A soft spoken, jovial man with a dry sense of humour, al-Muallem was also known for his ability to defuse tensions with a joke.
During the current crisis, he often held news conferences in Damascus detailing the Syrian government's position.
Unwavering in the face of international criticism, he repeatedly vowed that the opposition, which he said was part of a foreign conspiracy against Syria for its anti-Israel stances, would be crushed.
A short and portly man with white hair, his health was said to be deteriorating in recent years with heart problems.
The state-run SANA news agency reported his death, without immediately offering a cause.
Born to a Sunni Muslim family in Damascus in 1941, al-Muallem attended public schools in Syria and later travelled to Egypt, where he studied at Cairo University, graduating in 1963 with a bachelor's degree in economics.
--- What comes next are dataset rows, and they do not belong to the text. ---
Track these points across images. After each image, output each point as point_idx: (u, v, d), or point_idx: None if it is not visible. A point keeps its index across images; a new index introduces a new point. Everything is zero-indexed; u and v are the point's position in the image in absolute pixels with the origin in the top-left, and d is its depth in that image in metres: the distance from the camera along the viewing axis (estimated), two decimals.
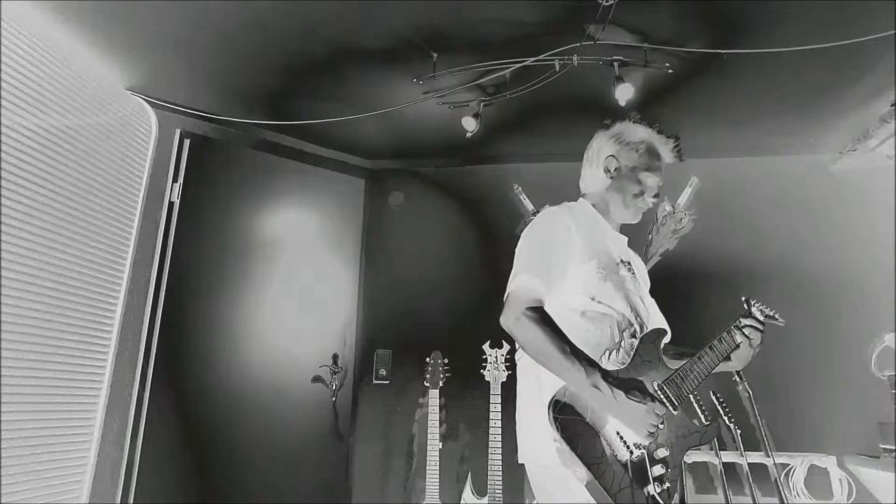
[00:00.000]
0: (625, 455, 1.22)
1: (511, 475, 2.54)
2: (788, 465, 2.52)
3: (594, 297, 1.37)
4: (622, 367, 1.30)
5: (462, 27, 2.09)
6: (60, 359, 2.03)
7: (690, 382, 1.38)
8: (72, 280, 2.09)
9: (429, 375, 2.76)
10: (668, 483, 1.23)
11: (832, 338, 2.73)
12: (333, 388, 2.83)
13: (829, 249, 2.86)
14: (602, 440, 1.20)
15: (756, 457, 2.47)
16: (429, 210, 3.32)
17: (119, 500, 2.23)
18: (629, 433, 1.24)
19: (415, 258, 3.25)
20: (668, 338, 1.45)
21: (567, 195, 1.64)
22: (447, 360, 2.80)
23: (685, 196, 3.08)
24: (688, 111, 2.68)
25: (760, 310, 1.51)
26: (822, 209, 2.93)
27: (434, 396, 2.71)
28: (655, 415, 1.23)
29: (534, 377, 1.36)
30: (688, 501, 2.60)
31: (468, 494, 2.61)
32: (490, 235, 3.19)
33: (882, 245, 2.79)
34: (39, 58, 1.98)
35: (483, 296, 2.90)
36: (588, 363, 1.22)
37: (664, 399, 1.31)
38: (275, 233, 2.86)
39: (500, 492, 2.48)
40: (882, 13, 1.91)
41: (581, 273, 1.38)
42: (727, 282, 2.83)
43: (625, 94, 2.18)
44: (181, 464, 2.41)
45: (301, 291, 2.88)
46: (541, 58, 2.18)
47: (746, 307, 1.52)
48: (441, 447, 2.64)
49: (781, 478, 2.43)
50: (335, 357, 2.88)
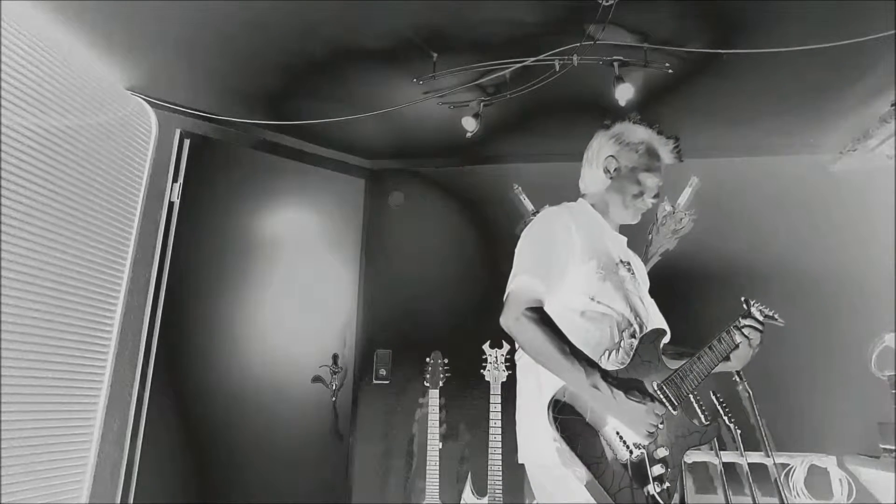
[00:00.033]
0: (624, 455, 1.22)
1: (511, 475, 2.54)
2: (788, 465, 2.52)
3: (594, 298, 1.37)
4: (622, 368, 1.30)
5: (462, 27, 2.09)
6: (60, 359, 2.04)
7: (690, 382, 1.38)
8: (72, 280, 2.09)
9: (429, 375, 2.76)
10: (668, 483, 1.23)
11: (832, 338, 2.73)
12: (333, 388, 2.83)
13: (829, 249, 2.86)
14: (602, 440, 1.20)
15: (756, 457, 2.47)
16: (429, 210, 3.32)
17: (119, 500, 2.23)
18: (629, 433, 1.24)
19: (415, 258, 3.24)
20: (668, 338, 1.45)
21: (567, 195, 1.64)
22: (447, 360, 2.80)
23: (685, 196, 3.07)
24: (688, 111, 2.68)
25: (760, 310, 1.51)
26: (822, 209, 2.93)
27: (434, 396, 2.71)
28: (655, 415, 1.23)
29: (534, 377, 1.36)
30: (688, 501, 2.60)
31: (468, 494, 2.61)
32: (490, 235, 3.19)
33: (882, 245, 2.79)
34: (39, 58, 1.98)
35: (483, 296, 2.90)
36: (588, 363, 1.22)
37: (664, 399, 1.30)
38: (275, 233, 2.86)
39: (500, 492, 2.48)
40: (882, 13, 1.91)
41: (581, 273, 1.38)
42: (727, 282, 2.83)
43: (625, 94, 2.18)
44: (181, 464, 2.41)
45: (301, 291, 2.88)
46: (541, 58, 2.18)
47: (746, 307, 1.52)
48: (441, 447, 2.64)
49: (781, 478, 2.43)
50: (335, 357, 2.88)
He returned to Syria and began working at the foreign ministry in 1964, rising to the top post in 2006.
His first mission outside the country as a diplomat in the 1960s was to open the Syrian embassy in Tanzania.
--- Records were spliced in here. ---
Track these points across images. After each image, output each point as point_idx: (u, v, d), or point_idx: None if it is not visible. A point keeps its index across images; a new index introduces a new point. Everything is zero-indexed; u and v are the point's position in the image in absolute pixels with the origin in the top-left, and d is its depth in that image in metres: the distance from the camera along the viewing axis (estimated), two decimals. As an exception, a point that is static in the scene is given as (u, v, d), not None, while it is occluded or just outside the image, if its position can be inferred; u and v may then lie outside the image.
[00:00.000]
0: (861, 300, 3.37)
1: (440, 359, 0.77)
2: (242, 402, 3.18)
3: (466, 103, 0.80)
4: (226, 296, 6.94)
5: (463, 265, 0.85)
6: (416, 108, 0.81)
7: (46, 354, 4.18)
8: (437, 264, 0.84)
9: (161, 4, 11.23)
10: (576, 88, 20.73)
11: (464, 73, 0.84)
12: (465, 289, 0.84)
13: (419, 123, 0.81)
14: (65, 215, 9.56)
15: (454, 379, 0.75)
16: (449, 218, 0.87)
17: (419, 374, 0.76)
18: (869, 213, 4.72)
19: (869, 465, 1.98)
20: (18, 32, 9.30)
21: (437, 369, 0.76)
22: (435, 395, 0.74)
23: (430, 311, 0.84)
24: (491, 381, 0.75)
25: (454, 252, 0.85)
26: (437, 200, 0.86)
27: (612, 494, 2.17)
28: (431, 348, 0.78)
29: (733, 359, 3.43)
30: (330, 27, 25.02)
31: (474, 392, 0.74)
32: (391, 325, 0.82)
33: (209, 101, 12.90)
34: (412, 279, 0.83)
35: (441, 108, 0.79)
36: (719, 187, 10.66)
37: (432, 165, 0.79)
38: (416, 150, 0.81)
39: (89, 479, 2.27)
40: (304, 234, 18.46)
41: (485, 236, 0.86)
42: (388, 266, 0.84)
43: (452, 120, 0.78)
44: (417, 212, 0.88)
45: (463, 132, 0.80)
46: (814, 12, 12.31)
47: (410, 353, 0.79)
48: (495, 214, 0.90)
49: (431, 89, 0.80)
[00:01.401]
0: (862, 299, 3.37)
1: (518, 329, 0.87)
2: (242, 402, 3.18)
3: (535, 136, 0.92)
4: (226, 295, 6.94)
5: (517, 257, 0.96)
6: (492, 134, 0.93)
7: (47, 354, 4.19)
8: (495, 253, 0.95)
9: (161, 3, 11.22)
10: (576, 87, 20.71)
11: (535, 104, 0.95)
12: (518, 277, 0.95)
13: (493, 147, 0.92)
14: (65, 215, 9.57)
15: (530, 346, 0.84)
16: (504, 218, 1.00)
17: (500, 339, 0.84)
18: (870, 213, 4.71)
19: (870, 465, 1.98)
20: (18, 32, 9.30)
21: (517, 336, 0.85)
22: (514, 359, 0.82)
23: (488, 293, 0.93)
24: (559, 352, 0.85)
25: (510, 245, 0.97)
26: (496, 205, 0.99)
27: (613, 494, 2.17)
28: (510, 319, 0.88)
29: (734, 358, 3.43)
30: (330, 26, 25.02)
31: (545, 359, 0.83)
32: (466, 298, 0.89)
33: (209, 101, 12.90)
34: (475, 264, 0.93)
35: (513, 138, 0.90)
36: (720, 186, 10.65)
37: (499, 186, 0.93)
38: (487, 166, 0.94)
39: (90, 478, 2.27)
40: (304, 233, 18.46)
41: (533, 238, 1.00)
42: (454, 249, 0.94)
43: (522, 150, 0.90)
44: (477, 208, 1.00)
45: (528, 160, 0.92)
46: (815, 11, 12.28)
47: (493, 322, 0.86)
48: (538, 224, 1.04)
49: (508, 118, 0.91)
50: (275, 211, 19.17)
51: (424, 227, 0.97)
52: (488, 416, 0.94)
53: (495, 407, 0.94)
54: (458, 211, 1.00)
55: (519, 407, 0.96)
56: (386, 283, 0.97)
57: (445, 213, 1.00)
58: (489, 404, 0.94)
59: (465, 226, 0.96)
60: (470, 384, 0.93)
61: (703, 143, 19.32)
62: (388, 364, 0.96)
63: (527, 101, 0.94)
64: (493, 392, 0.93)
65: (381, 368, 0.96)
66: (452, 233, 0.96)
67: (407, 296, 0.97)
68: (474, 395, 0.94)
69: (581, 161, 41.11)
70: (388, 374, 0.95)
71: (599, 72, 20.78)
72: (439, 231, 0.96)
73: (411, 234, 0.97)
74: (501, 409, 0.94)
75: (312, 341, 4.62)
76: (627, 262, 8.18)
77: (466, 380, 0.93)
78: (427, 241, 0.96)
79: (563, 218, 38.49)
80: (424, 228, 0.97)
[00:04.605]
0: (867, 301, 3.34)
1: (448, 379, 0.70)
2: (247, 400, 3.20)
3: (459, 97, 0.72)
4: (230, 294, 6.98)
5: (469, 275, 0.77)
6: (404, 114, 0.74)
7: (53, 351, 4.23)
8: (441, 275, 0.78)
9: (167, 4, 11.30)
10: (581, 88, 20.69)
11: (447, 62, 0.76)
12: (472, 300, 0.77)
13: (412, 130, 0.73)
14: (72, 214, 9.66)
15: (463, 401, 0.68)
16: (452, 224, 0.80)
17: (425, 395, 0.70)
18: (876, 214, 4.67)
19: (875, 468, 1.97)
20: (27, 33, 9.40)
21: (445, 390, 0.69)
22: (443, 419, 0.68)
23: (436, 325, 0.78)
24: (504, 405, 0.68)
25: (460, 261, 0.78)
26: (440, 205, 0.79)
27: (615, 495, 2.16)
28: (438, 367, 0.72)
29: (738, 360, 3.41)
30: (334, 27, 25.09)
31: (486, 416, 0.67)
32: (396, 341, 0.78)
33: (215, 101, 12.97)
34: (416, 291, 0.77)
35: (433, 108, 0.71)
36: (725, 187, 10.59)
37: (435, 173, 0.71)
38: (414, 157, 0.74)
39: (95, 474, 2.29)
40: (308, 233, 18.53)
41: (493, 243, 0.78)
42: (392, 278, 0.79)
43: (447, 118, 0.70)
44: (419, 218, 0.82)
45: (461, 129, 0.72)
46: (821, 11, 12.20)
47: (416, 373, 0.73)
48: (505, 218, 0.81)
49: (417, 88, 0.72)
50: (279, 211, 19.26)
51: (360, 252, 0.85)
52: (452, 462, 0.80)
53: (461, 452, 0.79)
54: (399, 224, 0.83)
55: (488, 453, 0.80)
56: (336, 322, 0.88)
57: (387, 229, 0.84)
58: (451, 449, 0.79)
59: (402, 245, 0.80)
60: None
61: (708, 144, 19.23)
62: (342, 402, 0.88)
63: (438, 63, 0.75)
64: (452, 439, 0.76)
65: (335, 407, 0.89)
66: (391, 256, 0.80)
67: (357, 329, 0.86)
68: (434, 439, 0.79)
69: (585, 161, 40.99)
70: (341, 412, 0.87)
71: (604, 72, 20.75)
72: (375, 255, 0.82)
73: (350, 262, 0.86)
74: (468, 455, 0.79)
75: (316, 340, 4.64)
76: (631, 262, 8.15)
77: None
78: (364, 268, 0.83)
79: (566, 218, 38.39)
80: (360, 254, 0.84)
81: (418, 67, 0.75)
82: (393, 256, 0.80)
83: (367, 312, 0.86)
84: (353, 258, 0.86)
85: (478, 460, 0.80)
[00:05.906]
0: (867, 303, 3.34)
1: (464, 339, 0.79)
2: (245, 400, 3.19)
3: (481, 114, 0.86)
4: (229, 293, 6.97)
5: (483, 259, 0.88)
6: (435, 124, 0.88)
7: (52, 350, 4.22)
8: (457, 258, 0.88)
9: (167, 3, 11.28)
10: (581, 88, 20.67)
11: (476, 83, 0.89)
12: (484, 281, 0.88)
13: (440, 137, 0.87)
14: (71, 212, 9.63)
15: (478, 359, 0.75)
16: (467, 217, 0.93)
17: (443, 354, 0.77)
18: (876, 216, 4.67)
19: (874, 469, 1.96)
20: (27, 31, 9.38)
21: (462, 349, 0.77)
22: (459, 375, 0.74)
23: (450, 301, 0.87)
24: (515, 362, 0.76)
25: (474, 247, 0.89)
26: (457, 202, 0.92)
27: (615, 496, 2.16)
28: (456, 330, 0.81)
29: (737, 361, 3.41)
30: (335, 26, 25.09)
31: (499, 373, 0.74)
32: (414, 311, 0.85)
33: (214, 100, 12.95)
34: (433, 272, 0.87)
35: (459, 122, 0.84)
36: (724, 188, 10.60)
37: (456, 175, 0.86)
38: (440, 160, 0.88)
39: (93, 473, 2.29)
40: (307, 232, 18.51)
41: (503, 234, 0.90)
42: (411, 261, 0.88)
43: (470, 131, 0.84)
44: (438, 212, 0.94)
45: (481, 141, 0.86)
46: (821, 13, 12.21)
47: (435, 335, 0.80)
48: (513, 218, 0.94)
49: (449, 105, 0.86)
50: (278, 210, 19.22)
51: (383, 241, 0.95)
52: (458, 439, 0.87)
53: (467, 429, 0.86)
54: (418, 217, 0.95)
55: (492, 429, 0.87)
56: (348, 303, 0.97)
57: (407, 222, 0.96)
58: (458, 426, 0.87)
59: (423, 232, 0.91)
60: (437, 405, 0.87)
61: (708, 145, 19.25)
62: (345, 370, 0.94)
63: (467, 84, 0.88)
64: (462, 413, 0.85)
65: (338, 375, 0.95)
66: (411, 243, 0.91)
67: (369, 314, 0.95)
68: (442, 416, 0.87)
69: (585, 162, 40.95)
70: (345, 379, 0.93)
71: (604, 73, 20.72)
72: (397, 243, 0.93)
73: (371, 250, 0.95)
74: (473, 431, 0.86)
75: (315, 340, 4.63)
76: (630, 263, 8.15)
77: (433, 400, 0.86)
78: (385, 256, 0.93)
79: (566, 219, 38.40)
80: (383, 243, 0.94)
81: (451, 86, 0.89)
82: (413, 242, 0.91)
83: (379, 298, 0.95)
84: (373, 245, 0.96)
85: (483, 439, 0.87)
He was appointed as Syria's ambassador to Washington DC in 1990, spending nine years in the US.
During that time Syria held several rounds of peace talks with Israel.
After the uprising against Assad began in March 2011, al-Muallem was tasked with holding news conferences in Damascus to defend the government's position.
He traveled regularly to Moscow and Iran, key backers of the Syrian government, to meet with officials there.
During a news conference a year after the conflict began, al-Muallem was asked to comment about then French Foreign Minister Alain Juppe's comment that the regime's days were numbered.
Al-Muallem answered with a smile on his face: "If Mr Juppe believes that the days of the regime are numbered I tell him, wait and you will see."
"This is if God gives him a long age," al-Muallem said.
In February 2013, he was the first Syrian official to say during a visit to Moscow that the government was ready to hold talks even with those "who carried arms".
In early 2014, he headed Syria's negotiating team during two rounds of peace talks with the opposition in Switzerland.
The talks, which eventually collapsed, marked the first time that members of the Syrian government sat face-to-face with Syrian opposition figures.
Al-Muallem is survived by his wife, Sawsan Khayat and three children, Tarek, Shatha and Khaled.
He will be buried on Monday afternoon and prayers will be held at a mosque in Damascus.